In-line cigarettes results; share price fall overdone Although ITC’s overall sales in Q2FY16 were 6% lower than our estimates, the all-important cigarettes net sales (Rs 43.2 bn, up 2% y-o-y) and Ebit (Rs 29.7 bn, up 3% y-o-y) were in line with our estimates. We believe cigarette volumes for the quarter declined by 14-15% y-o-y. The share price decline of ~5% after the results was largely due to consensus’ misplaced optimism of 8-9% y-o-y Ebit (earnings before interest and taxes) growth for the quarter. Based on our recent channel checks, we expect flat y-o-y cigarette volumes and cigarette Ebit growth of 11-12% y-o-y for 2HFY16. We expect cigarette volume CAGR (compound annual growth rate) of 3%, with overall sales/EPS CAGR of 14% over FY15-20e. At 22x FY17e P/E (price-to-earnings ratio), the stock is trading at a steep 35% discount to staples firms like HUL. The more than 15% excise hikes announced over the past five years has had an unsustainable impact of rapid rise in illegal cigarette consumption, decline in government’s tax collections and increase in chewing tobacco consumption. We reiterate BUY, with TP (target price) of R405 (21% upside).
Cigarette business reports in-line performance
ITC reported net sales of R85 bn (down 1% y-o-y), 6% below our estimate. Cigarette net sales increased 2% y-o-y, implying a cigarette volume decline of 14-15% y-o-y. Other FMCG sales growth of only 7% y-o-y was disappointing vs our expectation of 11% y-o-y growth. Gross margin expanded 325bps y-o-y to 63.9%, due to lower prices of tobacco in the Cigarette and Agri-business. This was partially offset by higher employee cost and other expense, resulting in Ebitda margin expansion of 132bps y-o-y to 40%.
Cigarettes—Volume growth impacted by increasing prevalence of illegal cigarettes. ITC reported cigarette net sales growth of 2% y-o-y, implying cigarette volume decline of 14-15% y-o-y. Whilst legal cigarette volumes have remained flat over FY10-14, illegal cigarette volumes have expanded at a CAGR of 10% over the same period and hence their proportion has increased from ~10% in FY05 to 14% in FY10 and ~20% in FY14.
Other FMCG–Maintains steady pace of topline growth
The non-cigarette FMCG business grew net sales by only 7% y-o-y; excluding the impact of weak noodles sales, net sales grew 10% y-o-y. Aashirvaad atta and Bingo snack foods and Mom’s Magic continued to perform well.
The hotels business delivered sales growth of 11% y-o-y due to better room occupancy rate and strong growth in the F&B segment. However, profitability was impacted by lower room rates, due to surplus room inventory.
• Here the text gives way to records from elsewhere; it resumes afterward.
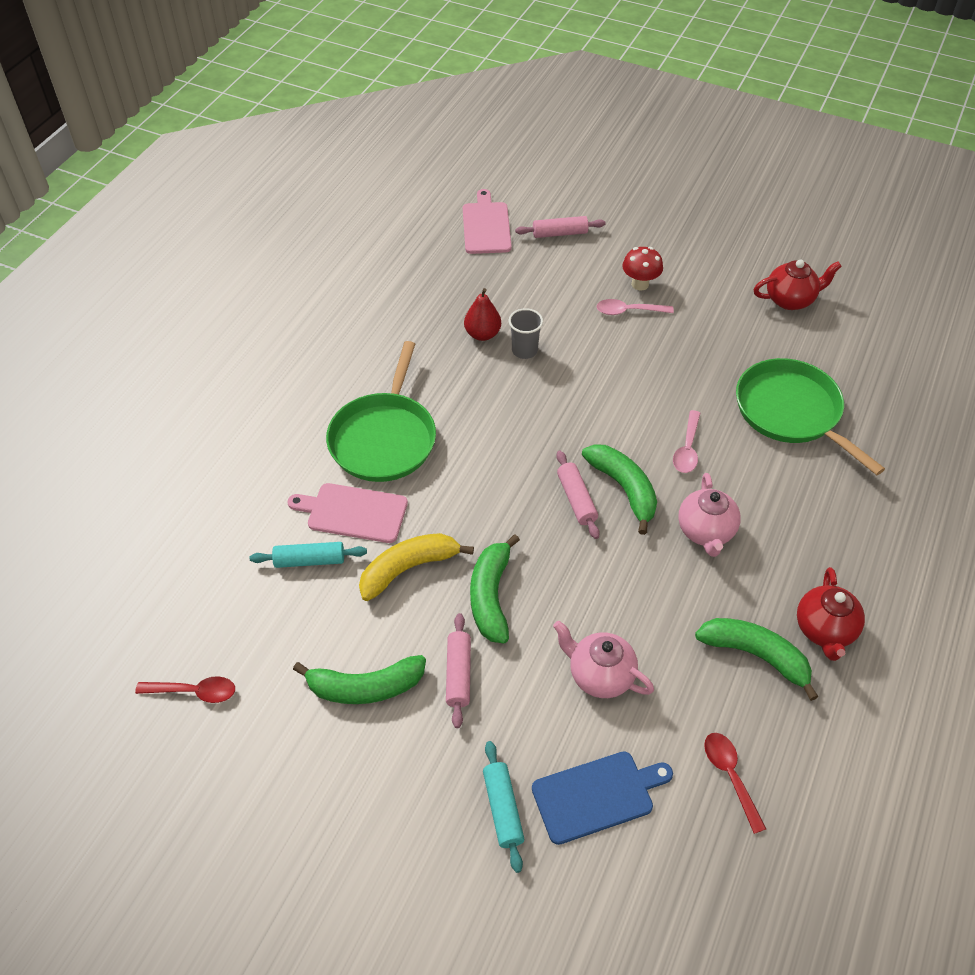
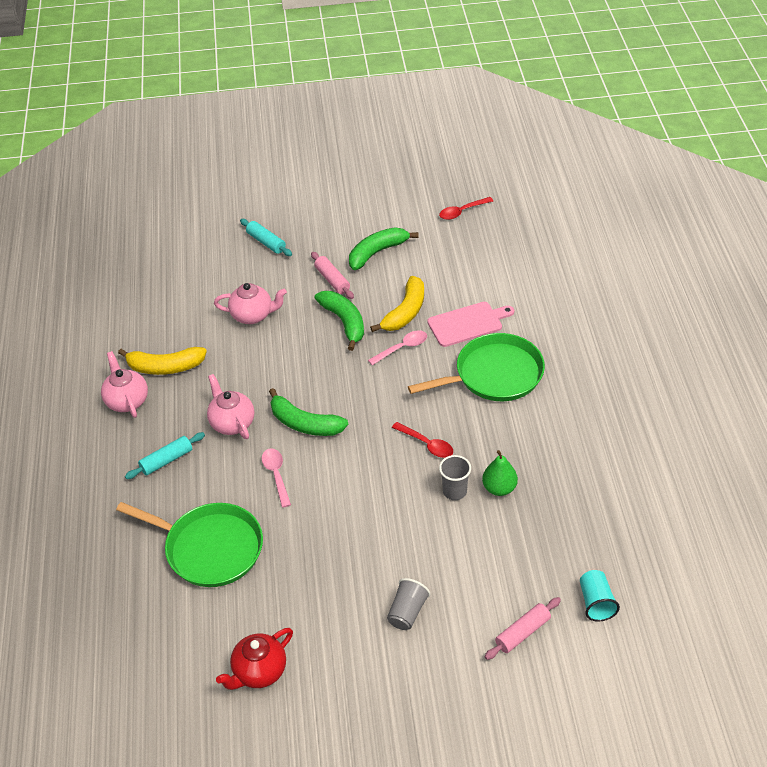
camera: 150 degrees right, 5 degrees down
(309, 560) = (466, 289): turquoise rolling pin -> turquoise rolling pin (166, 460)
(384, 438) = (494, 375): green pan -> green pan turned 90 degrees clockwise
(482, 334) = (499, 488): red pear -> green pear
(486, 226) = (596, 602): pink cutting board -> turquoise cup
(576, 499) = (332, 401): pink rolling pin -> none
(597, 796) = (222, 267): blue cutting board -> none
(628, 311) = (398, 576): pink spoon -> pink spoon (402, 348)
(640, 284) = (407, 612): red mushroom -> grey cup
(730, 776) = (155, 306): red spoon -> red spoon (427, 444)
(756, 655) = (165, 367): green banana -> yellow banana
(824, 630) = (127, 401): red teapot -> pink teapot

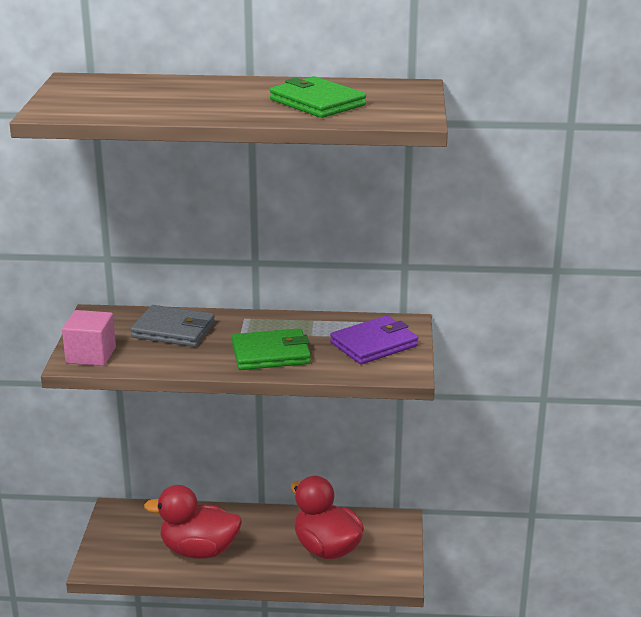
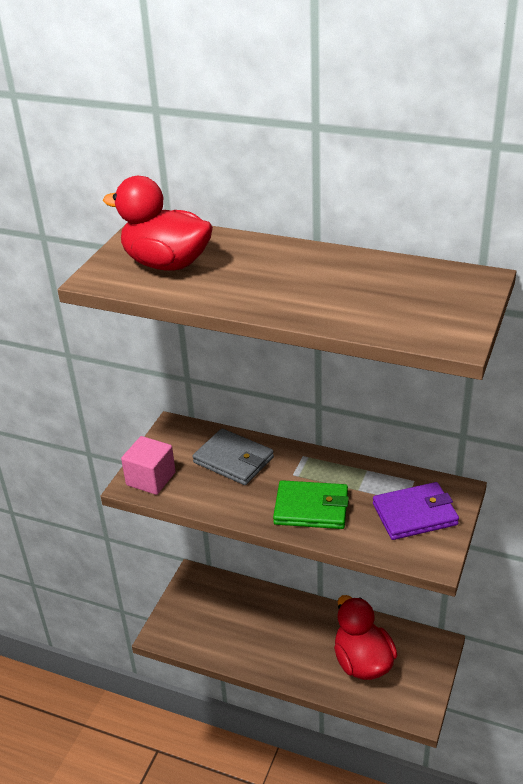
camera: 20 degrees right, 10 degrees up
(199, 550) = (250, 637): red duck -> red duck (166, 264)
(317, 102) = (363, 296): green wallet -> none

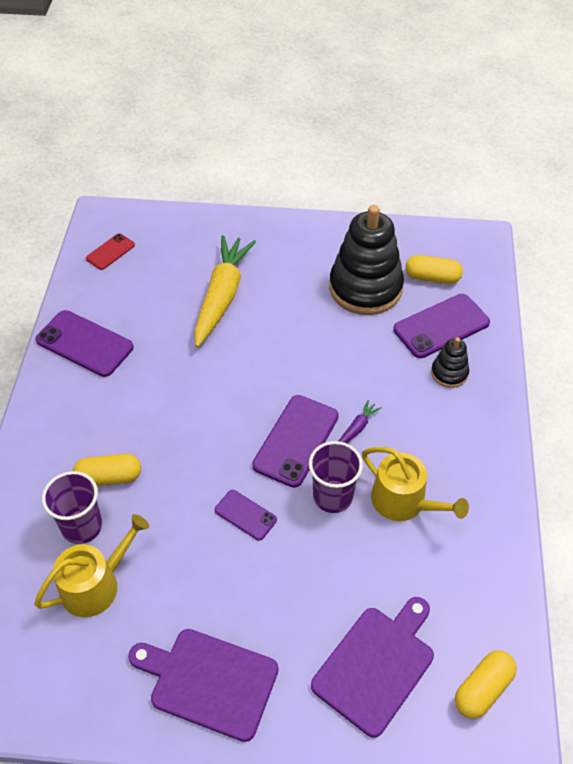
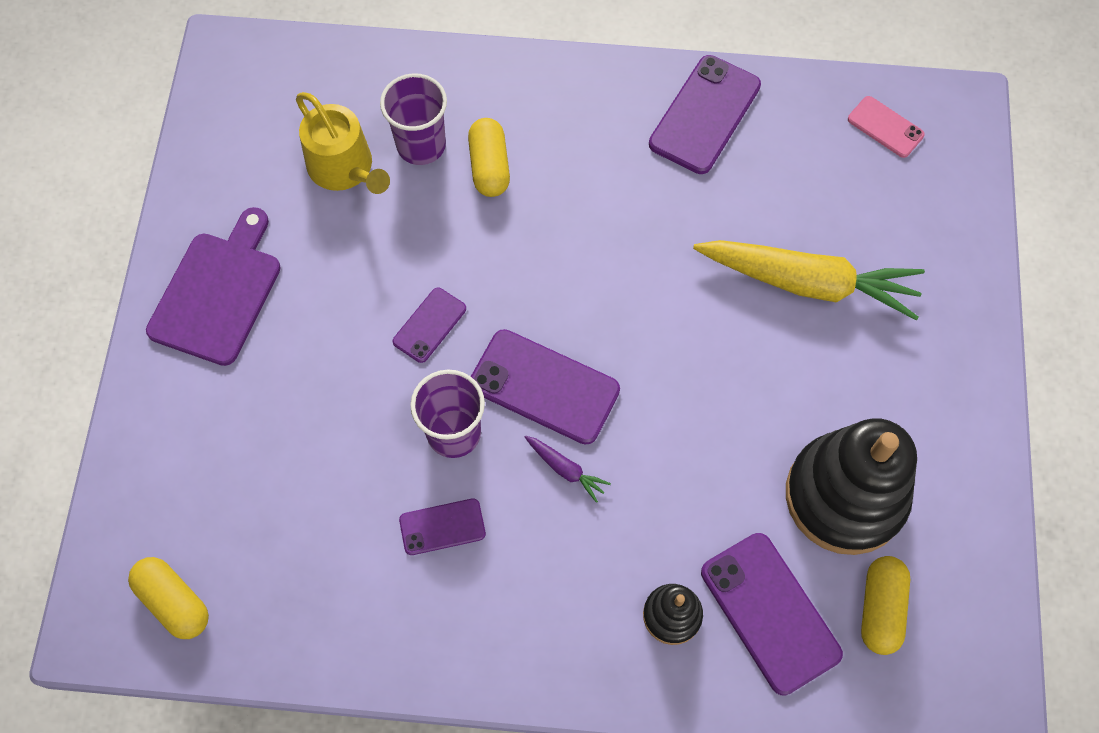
camera: 90 degrees right, 15 degrees up
(110, 252) = (885, 127): red phone -> pink phone
(376, 665) = (217, 476): purple cutting board -> none
(404, 502) = (442, 527): yellow watering can -> purple phone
Agri business: Revenue was impacted by lack of wheat, soya and coffee exports.
Paperboards, Paper & Packaging: Sales growth in this segment was impacted by lower FMCG and cigarette category sales.
Sanjiv Puri–The possible successor to YCD?
With the appointment of Sanjiv Puri to the board following the retirement of Kush Grant and Mr Dhobale, ITC seems to be working towards a succession plan for YC Deveshwar (YCD). Sanjiv Puri, currently the President of the FMCG business, seems to be the front-runner to succeed YCD in case the Chairman retires in 2017.
At CMP of R334/share, the market ascribes ~R235/share to the cigarette business. Our reverse-DCF for the cigarettes business suggests that this valuation factors in -5%/15% volume/excise duty CAGR over FY15-20. With more positive catalysts from H2FY16, the weak Q2FY16 results will be a good entry point into the stock.